Tim Roth has built a formidable big-screen resume in a gallery of dark-themed films such as "Pulp Fiction," "Reservoir Dogs" and "Funny Games." But with a new television project, Fox's "Lie to Me," Roth takes a step toward the lighter side of darkness by playing a human lie detector.
In the Fox series, Roth is Dr. Cal Lightman, the world's leading deception expert who by merely scrutinizing a person's facial expressions and body language can determine if that person is being truthful. It's a skill that naturally unnerves many of his interviewees -- and some of his colleagues. (The series is based on Paul Ekman, who serves as a consultant on the series.)
"This guy is an obsessed doctor, but I'm finding out that he's hopefully kind of fun," said Roth recently during a break on the series set in Los Angeles. "I'm certainly trying to wring every bit of enjoyment out of him."
At first glance, the program seems similar to CBS' hit new show "The Mentalist," in which the central character uses his powers of observation to solve crimes. But Samuel Baum, the creator of "Lie to Me," contends the new Fox series is more grounded in reality.

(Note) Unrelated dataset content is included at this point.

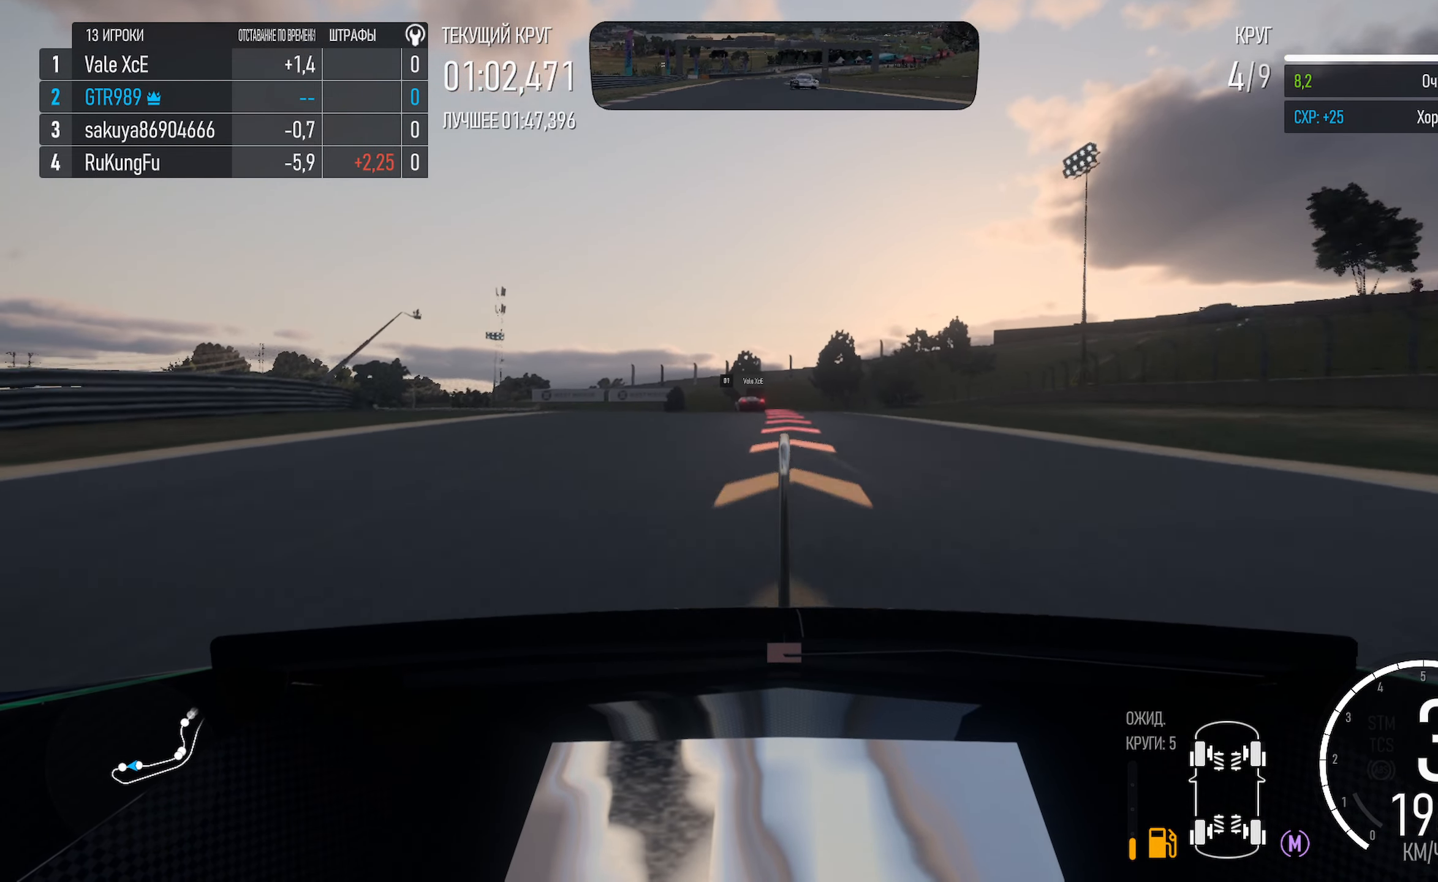
{"buttons": ["X"], "left_stick": "left", "right_stick": "center", "events": [[50, "left_stick", "left"], [234, "left_stick", "center"], [350, "X", "up"], [367, "left_stick", "left"], [500, "X", "down"]]}
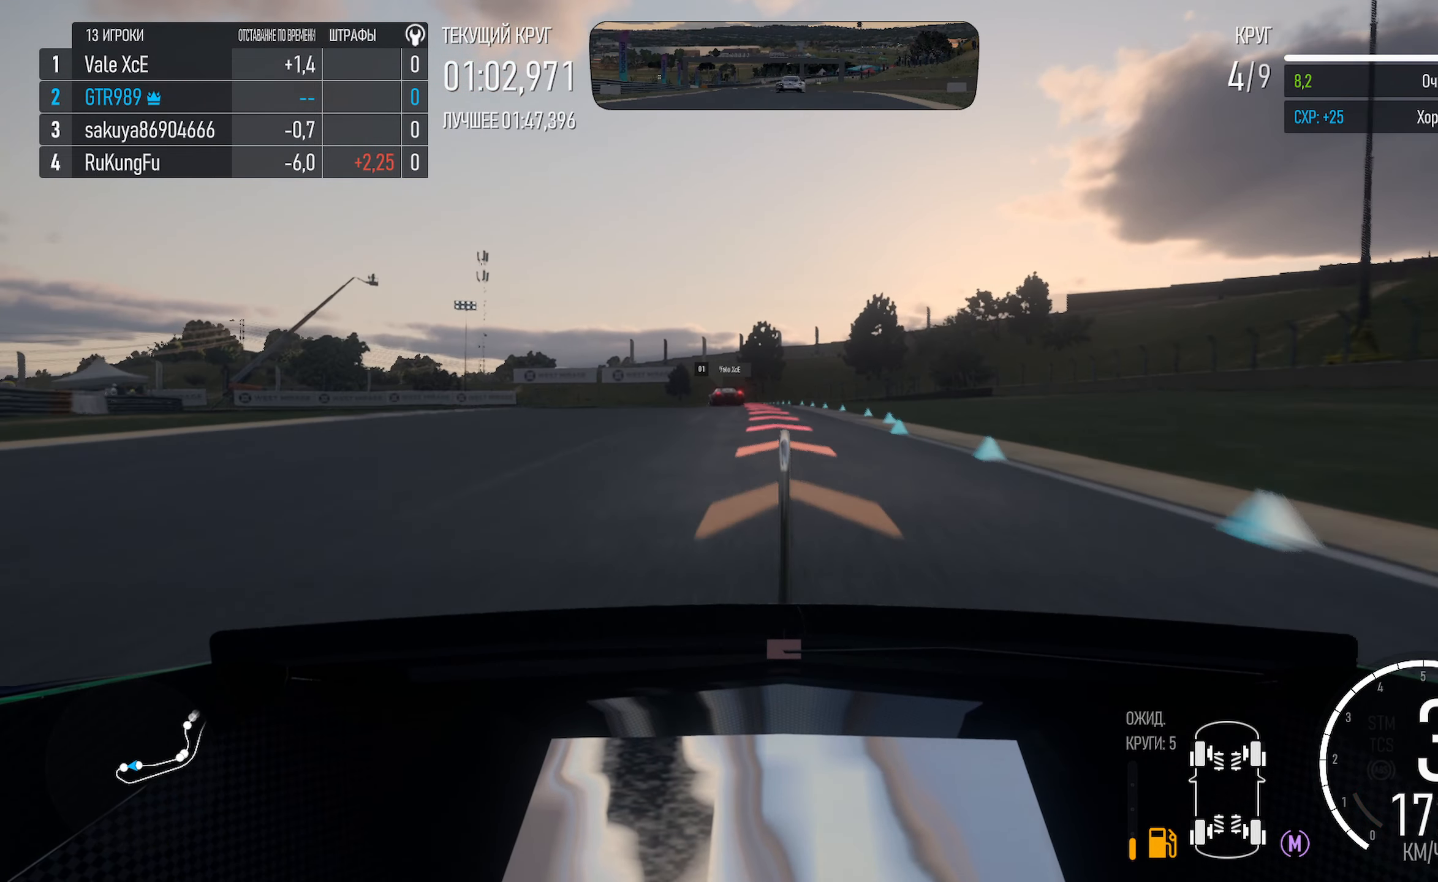
{"buttons": [], "left_stick": "left", "right_stick": "center", "events": [[234, "left_stick", "center"], [467, "X", "up"], [467, "left_stick", "left"]]}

"What viewers will see is the real science used by the Secret Service and other governmental agencies," he said. "We can explore a range of cases, so it will be like a different movie each week. We'll also look at when lying is the best thing to do, when honesty is not the best policy."
Lightman, a character with a twinkle in his eye, is something of a departure for the British Roth, who is perhaps best known as the love-struck diner gunman in "Pulp Fiction" and the mysterious blood-soaked Mr. Orange in "Reservoir Dogs." He also starred in one of last year's most controversial films, "Funny Games," about an affluent family terrorized and tortured by preppy thugs.
"I tend to like to mix things up as much as possible," he said, speaking of his new TV show. "I've been around for about 25 years now, and this was really a shot to do something different. I like to keep myself guessing."
Going from a vibrant film career to starring in a series was an easy choice for Roth, who said he wanted to spend more time with his young children: "I've thought a lot in the past about doing this. This keeps me home in Los Angeles so I can be around for the end of their childhood."